众所周知,人类活动产生的噪音会对多种生物分类群中的生物产生影响,但大多数关于噪音行为影响的实验研究都集中在检查与实际暴露期相关的反应上。与大多数污染物不同,声学噪音通常是短暂的,通常在声源关闭或离开该区域后很快消散。在一系列实验中,我们使用既定的实验范式来研究鱼类的行为和生理如何受到影响,无论是在短期(2分钟)暴露于人为噪音源录音回放期间,还是在噪音暴露之后。我们考虑了欧洲鳗鲡幼鱼(Anguilla anguilla)的反捕食者反应和通风率以及欧洲鲈鱼幼鱼(Dicentrarchus labrax)的通风率。如先前发现的那样,与暴露于环境噪音的对照组相比,额外噪音暴露降低了鳗鲡的反捕食者反应,增加了惊吓潜伏期并提高了通风率。

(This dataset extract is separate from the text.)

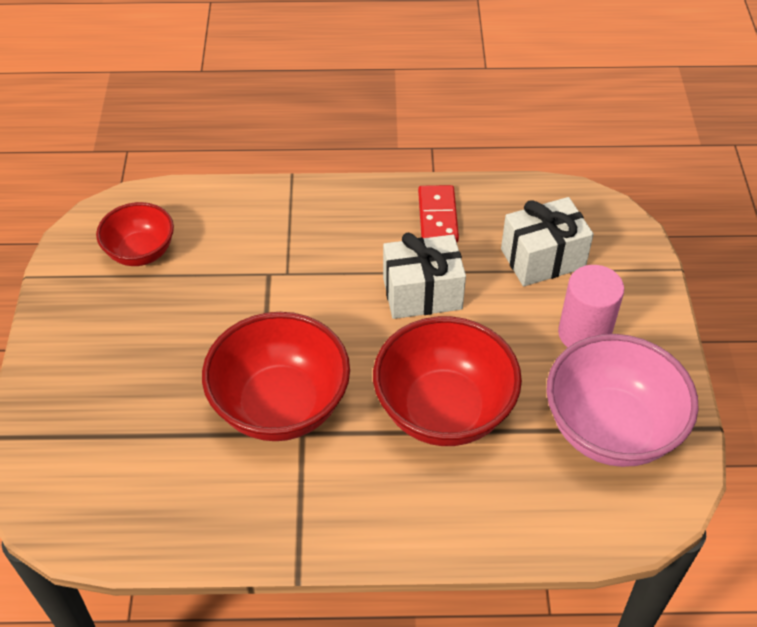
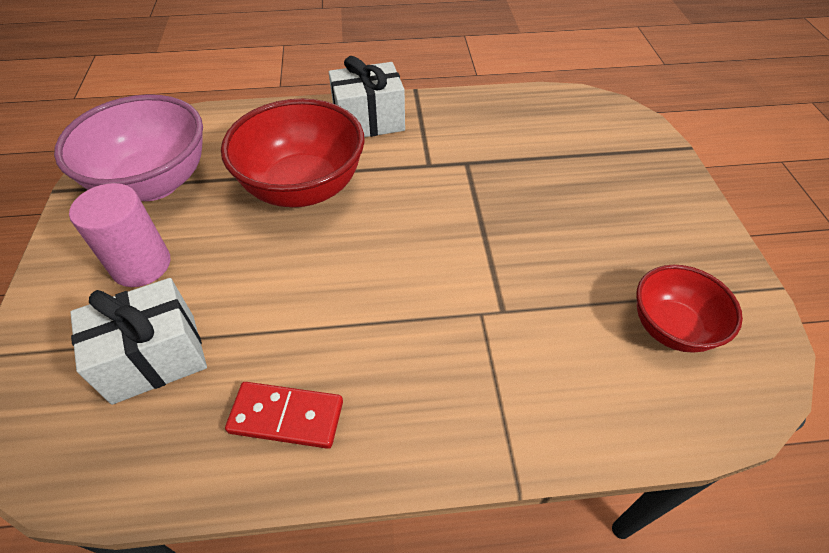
camera: 175 degrees right, 0 degrees up
(280, 406) = (453, 182): red bowl -> none
(422, 293) = (316, 299): white gift -> white gift (369, 121)
(438, 217) = (286, 417): red domino -> red domino turned 75 degrees counterclockwise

我们的结果首次表明,这些影响很快就消散了;鳗鲡在噪音停止后的2分钟内,惊吓反应和惊吓潜伏期迅速恢复,通风率虽未完全恢复但也迅速恢复。在实验室和开放水域条件下,鲈鱼在额外噪音回放期间的通风率与环境条件相比都有所增加。然而,在噪音停止后的2分钟内,通风率完全恢复到与暴露于环境噪音的对照个体相当的水平。在推广这些快速恢复的结果时应谨慎,因为个体在噪音暴露期间可能已经产生了其他代价,而且其他物种可能表现出不同的恢复时间。尽管如此,我们对两种不同鱼类物种进行的研究结果为短期噪音暴露后的恢复提供了初步的乐观理由,并表明考虑噪音暴露后的时间段对于缓解和管理决策可能很重要。